Back-Running Mitigations

The blockchain state that appears as a result of executing all MAX_COMMITS_PER_BLOCK and their corresponding REVEAL frames may be full of value extraction opportunities, such as arbitrage, liquidations, unclaimed assets, etc.

This appears to be an inherent property of a blockchain and cannot be fully mitigated. Even if the entire block payloads were encrypted in block N, the first transaction of block N+1 would have a great advantage in extracting the accumulated value. One could argue that this is the expected behavior of the system and does not require fixing.

However, in a future update, this value can be captured by the protocol as well. For example, this can be achieved by auctioning off the position below the REVEAL block to the "highest bidder" (or "highest burner").

Strategic Payload Withholding

The users of COMMIT transactions do get another, less intentional advantage over regular transactions.

They get to observe the world for the entire duration of slot N-1, including the plaintext transactions in block N-1, and get to make a strategic decision on whether to publish their REVEAL frame or to forego the "escrowed" COMMIT_GAS_RESERVATION fee.

We argue this is not inherently unfair to other users, as the execution payload is not known to anyone in this case, so it might as well not exist.

All the COMMIT transaction therefore does here is it grants users a top spot in the upcoming block.
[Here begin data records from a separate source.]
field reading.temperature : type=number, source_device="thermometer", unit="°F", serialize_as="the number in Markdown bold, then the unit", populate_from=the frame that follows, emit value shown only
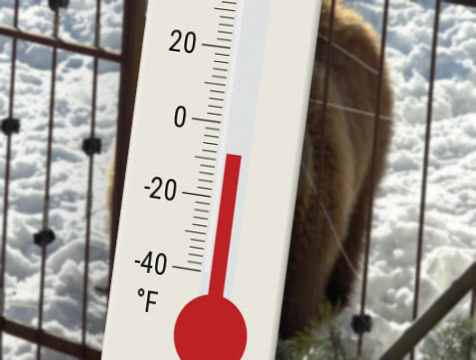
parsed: **-8** °F
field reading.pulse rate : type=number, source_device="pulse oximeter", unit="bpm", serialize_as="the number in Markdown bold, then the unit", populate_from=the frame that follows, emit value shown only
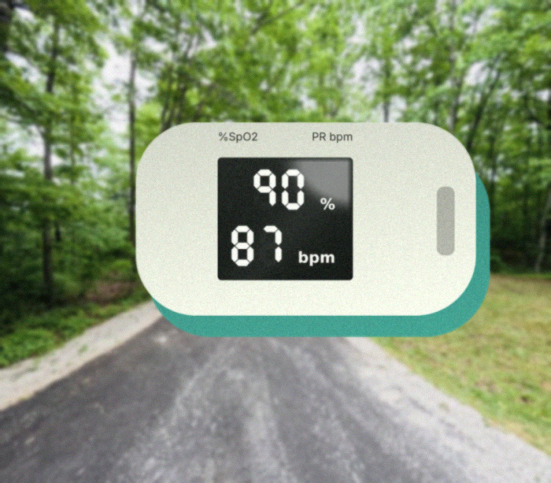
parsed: **87** bpm
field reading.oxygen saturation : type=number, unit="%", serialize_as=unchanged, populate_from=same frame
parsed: **90** %
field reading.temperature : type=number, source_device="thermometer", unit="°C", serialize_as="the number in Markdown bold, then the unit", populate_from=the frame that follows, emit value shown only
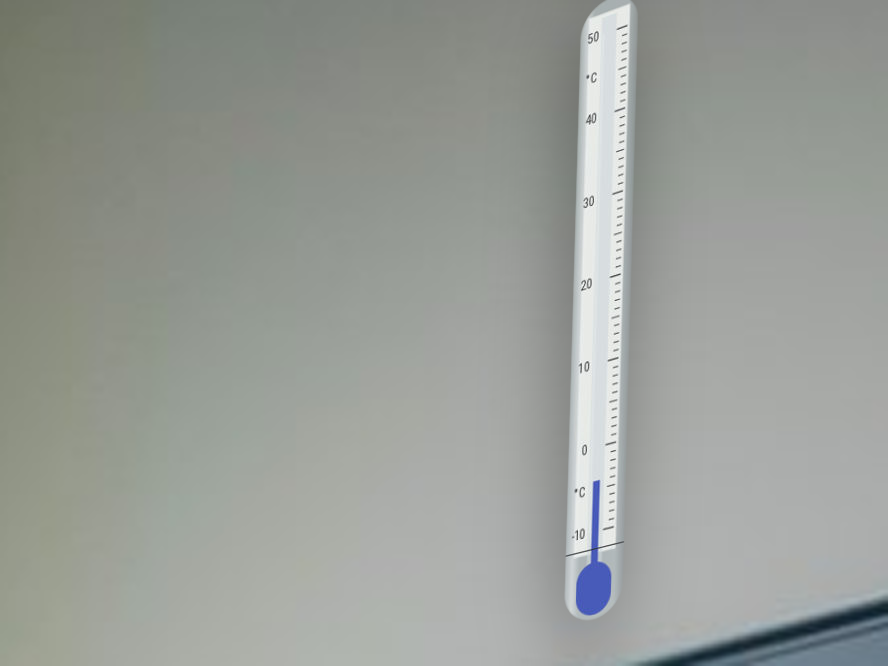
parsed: **-4** °C
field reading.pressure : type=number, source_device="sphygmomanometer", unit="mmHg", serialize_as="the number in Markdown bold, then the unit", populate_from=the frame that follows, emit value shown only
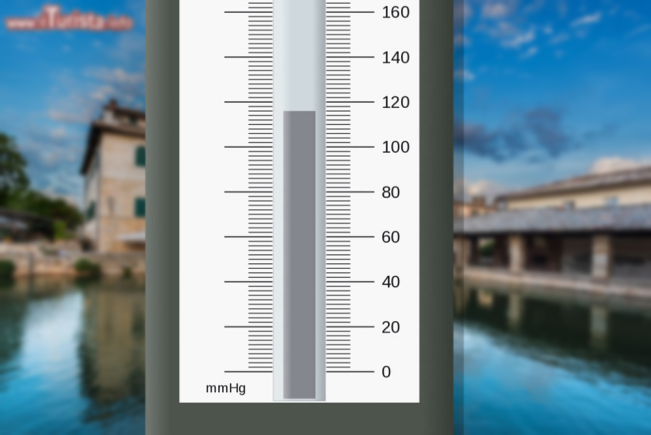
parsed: **116** mmHg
This is different but not necessarily worse than the current priority fee-based ordering of transactions in the block.

Better Shuffling Randomness

With RANDAO-based shuffling, users cannot usually predict the order of their transactions, but the block builder can as soon as it generates the RANDAO.

A stronger shuffling scheme could use a Shuffle Committee, for example a set of N randomly selected validators who contribute verifiable randomness only after the REVEAL_DEADLINE.

Metadata Leak via Gas Payer

The "gas payer" used in the VERIFY frame may reveal information about the sender of the COMMIT transaction.

This may be largely mitigated if the "gas payer" is a public, well-known contract with a big and diverse set of users.